--- EXERCISE ---
Copy the records from their start through the line containing "Entered: value=70 unit=mV", putting "no comments beside it" in place of each "no notes beside it" and changing nothing else.

RECORDS SHOWN START

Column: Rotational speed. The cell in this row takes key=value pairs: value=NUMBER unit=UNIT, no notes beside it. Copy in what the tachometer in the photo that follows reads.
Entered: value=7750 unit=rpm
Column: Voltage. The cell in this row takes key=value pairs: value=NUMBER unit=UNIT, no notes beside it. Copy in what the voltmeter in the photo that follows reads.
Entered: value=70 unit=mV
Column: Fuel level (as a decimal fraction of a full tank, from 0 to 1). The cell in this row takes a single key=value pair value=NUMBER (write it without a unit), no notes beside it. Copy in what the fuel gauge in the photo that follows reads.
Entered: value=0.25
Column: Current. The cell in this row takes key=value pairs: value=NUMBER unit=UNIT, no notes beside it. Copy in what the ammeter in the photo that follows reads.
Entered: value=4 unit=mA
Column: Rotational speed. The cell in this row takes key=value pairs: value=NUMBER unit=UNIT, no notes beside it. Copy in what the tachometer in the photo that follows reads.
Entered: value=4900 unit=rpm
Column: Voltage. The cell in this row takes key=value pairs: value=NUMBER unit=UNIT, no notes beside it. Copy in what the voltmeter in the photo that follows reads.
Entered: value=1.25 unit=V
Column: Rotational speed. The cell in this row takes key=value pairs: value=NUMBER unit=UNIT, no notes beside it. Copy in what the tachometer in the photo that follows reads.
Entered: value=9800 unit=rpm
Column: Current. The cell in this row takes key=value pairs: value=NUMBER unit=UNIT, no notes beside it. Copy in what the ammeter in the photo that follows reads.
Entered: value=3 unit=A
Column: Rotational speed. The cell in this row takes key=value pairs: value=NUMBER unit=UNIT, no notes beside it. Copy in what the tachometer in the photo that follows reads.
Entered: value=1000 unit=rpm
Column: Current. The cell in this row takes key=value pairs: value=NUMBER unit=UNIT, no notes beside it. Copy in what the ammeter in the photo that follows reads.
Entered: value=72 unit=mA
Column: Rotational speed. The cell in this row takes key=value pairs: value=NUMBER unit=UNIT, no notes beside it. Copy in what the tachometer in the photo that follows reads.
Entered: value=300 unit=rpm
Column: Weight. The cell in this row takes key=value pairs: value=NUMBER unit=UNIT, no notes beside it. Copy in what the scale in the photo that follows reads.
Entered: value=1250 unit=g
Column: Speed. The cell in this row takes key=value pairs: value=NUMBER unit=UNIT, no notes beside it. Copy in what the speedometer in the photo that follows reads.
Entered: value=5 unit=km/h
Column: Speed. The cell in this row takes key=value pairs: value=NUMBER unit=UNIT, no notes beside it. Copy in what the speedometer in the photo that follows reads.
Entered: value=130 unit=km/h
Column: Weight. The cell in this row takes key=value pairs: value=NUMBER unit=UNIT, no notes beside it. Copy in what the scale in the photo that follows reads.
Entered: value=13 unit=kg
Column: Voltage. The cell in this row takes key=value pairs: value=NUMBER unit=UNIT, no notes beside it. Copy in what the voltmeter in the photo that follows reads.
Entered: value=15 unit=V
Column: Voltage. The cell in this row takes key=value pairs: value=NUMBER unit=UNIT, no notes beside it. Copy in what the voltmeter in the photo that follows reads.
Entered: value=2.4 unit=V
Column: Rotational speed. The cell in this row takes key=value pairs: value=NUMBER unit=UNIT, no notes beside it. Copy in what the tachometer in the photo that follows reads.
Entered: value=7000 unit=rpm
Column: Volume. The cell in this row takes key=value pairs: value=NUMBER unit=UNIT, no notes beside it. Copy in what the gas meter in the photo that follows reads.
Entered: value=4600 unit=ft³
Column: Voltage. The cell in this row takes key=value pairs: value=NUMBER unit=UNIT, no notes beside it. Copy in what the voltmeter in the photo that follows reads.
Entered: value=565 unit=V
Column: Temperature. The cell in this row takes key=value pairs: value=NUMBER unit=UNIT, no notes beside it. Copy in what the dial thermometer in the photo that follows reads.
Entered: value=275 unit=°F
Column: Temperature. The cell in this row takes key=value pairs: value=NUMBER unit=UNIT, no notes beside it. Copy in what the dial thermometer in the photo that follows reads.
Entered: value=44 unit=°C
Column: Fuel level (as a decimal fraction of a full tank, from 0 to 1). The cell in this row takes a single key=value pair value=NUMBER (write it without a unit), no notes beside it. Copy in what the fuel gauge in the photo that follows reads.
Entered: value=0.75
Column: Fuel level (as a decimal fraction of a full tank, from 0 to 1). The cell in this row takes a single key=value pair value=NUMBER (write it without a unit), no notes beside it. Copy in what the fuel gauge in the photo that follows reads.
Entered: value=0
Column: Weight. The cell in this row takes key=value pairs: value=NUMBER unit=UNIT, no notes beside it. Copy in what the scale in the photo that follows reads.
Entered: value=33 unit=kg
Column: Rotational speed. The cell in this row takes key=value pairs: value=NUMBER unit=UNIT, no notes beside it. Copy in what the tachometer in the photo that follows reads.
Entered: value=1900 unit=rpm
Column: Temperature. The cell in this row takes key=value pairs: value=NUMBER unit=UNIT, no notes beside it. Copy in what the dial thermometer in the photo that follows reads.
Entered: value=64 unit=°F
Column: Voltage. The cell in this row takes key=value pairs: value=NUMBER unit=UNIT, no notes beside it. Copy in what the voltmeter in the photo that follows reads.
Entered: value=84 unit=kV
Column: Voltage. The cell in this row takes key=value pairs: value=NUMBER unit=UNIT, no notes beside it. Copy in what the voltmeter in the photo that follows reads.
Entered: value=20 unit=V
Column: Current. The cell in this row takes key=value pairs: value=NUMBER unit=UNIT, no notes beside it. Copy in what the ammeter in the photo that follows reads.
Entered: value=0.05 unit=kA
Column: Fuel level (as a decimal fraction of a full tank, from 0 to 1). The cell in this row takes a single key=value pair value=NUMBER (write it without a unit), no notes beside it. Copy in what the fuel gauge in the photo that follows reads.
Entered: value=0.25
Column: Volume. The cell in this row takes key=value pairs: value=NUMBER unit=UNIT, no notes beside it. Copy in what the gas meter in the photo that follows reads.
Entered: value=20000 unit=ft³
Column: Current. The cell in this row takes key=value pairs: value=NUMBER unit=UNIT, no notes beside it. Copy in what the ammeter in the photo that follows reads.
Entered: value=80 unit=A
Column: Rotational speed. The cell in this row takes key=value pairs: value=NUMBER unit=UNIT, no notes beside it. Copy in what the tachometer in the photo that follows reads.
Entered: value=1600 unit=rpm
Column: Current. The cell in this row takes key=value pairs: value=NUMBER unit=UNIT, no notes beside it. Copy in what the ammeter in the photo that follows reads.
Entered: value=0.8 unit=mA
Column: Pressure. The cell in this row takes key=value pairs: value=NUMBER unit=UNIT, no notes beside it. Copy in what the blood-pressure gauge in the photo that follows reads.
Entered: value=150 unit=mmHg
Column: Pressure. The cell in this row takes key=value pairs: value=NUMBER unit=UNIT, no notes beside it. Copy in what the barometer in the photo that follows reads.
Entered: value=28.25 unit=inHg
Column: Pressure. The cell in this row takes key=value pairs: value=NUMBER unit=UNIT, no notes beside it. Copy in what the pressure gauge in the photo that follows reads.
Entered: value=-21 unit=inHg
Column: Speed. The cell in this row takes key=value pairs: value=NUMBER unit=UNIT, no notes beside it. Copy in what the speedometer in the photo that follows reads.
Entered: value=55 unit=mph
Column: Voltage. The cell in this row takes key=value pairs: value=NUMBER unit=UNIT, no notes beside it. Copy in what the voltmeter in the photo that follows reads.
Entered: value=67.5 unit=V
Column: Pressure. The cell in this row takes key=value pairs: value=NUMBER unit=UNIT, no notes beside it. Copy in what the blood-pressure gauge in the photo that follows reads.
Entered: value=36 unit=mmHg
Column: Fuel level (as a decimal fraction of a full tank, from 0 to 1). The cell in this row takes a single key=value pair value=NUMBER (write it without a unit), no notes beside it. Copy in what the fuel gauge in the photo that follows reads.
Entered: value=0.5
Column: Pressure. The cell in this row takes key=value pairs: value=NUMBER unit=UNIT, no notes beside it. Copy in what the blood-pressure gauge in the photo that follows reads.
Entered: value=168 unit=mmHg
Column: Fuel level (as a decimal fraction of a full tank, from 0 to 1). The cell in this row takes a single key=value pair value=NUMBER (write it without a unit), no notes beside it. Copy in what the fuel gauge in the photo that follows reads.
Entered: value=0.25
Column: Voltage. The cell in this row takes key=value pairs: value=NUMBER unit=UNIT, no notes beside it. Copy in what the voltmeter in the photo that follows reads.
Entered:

RECORDS SHOWN END

--- PROBLEM SOLUTION ---
Column: Rotational speed. The cell in this row takes key=value pairs: value=NUMBER unit=UNIT, no comments beside it. Copy in what the tachometer in the photo that follows reads.
Entered: value=7750 unit=rpm
Column: Voltage. The cell in this row takes key=value pairs: value=NUMBER unit=UNIT, no comments beside it. Copy in what the voltmeter in the photo that follows reads.
Entered: value=70 unit=mV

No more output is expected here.